# To Register or Not?



## GGTexas34111 (Sep 25, 2014)

I was wanting to get yalls opinion on my whether or not I should register my bucks 50% or just sell them as commercial bucks. 
I have 2 for sale, 1 is an all white Boer/Kiko male and the other is a Boer/Nubian cross.
The boer/kiko is out of triplets and the boer/nubian is a twin to a female that I went ahead and registered at 50% already.
The sire is a 99.9% ABGA registered buck but the dams are not registered.

Should I go ahead and register the bucks also? My thoughts are it doesn't really matter when it comes to bucks. I personally think that if the buck is not 99.9% registered then I wouldn't consider him as my registered herd sire. Now females to me are a little different, I would much rather have a female at 50% and breed her with a 99.9% buck to get the percentages increasing quicker. 

Any feedback would be much appreciated,

Thanks Grant


----------



## HoosierShadow (Apr 20, 2010)

You can't register a 50% buckling.
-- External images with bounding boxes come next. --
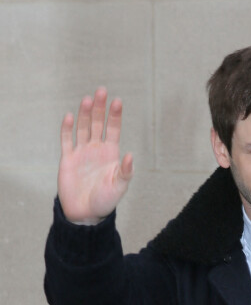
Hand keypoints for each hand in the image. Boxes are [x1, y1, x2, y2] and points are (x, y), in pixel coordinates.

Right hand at [58, 87, 132, 223]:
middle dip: (99, 108)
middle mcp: (96, 149)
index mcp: (110, 154)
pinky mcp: (68, 158)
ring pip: (82, 128)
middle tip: (101, 91)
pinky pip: (67, 140)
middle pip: (97, 123)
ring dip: (84, 114)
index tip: (117, 101)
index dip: (115, 116)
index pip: (113, 129)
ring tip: (87, 100)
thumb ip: (125, 171)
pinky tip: (70, 116)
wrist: (85, 213)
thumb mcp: (119, 187)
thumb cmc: (105, 201)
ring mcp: (81, 152)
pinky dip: (67, 128)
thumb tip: (130, 155)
You can do a record of pedigree, but IMO it's not worth spending the $$ as the buckling can never be shown, and can never register his offspring, they'd always be considered 'record of pedigree' goats, couldn't even register his doe kids as 50%, unless you bred him to a registered fullblood/purebred doe, then you could get 50% doe kids. 

I'd sell them as commercial bucks.


----------



## GGTexas34111 (Sep 25, 2014)

Thank you very much for answering my question.
I just got into the goat business and was not sure.

Not a bad idea to register my does at 50% right?


----------



## chelsboers (Mar 25, 2010)

If you are going to keep them then it's a good idea to register them but if you are planning on selling them then I would just sell them with registration application and transfer papers. There is no point spending the money to get them registered when there is not guarantee that the buyer will ever send the paperwork in. Then it's just a waste of money for you


----------



## nancy d (Oct 5, 2007)

Registering your does is a fine idea. When you put a fullblood or purebred on her you will see improvement in the offspring.


----------



## HoosierShadow (Apr 20, 2010)

No worries, we were all new and most of us still learning new stuff everyday! 

I would definitely register the 50% does, there is more value there IMO, plus she can be shown as a percentage kid in registry shows, even if that's not your intention but you sell her to someone that might be wanting that... Always good to have that option.

The nice thing is, if you have a 50% doe, breed her to a registered purebred/fullblood buck, and she has a doe kid, you can register the doe kid as 75%. Then if she had a doe kid it would be 88%, and next would be 94% <purebred doe but bucks have to be higher % to be considered purebred>, now, whatever that 94% has, can be registered as a purebred, whether it be a buck or a doe.

We just did this, takes time, but we started out with an unregistered doe, and worked up to my oldest daughter getting her first purebred 94% doe this past winter! She's excited, as are we, planning to breed her for spring babies since she will have purebred babies. Otherwise, we typically breed our % does for winter babies, so any bucklings the kids can pick as market wethers, and sell extras to 4-H/FFA kids as market wethers.


----------



## toth boer goats (Jul 20, 2008)

Good advice.


----------



## GGTexas34111 (Sep 25, 2014)

Thanks ya'll for the quick responses and help.
Grant


----------